Count lines, not occurrences: report how many lines in the records hold the string "Beijing", and nothing else.

- **Stored dataset items**
-- Opening Marker --
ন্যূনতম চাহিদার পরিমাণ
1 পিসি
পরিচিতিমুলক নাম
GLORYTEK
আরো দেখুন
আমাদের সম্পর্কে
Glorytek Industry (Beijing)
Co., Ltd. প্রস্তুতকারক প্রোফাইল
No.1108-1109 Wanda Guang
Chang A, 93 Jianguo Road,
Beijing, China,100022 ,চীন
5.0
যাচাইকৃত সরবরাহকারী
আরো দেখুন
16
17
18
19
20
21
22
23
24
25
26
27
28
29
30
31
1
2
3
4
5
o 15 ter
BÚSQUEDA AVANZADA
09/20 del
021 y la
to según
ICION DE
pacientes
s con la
-- Closing Marker --
-- Opening Marker --
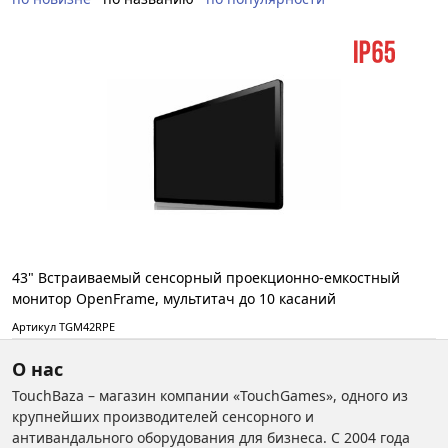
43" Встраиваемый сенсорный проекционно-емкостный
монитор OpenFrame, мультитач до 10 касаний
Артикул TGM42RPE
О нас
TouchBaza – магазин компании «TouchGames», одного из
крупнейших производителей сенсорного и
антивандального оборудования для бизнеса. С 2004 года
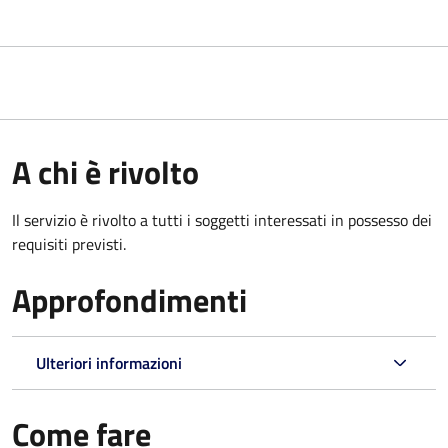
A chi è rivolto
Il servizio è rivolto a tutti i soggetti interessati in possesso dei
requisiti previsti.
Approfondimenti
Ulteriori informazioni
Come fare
-- Closing Marker --
- **Output of the exercise**
2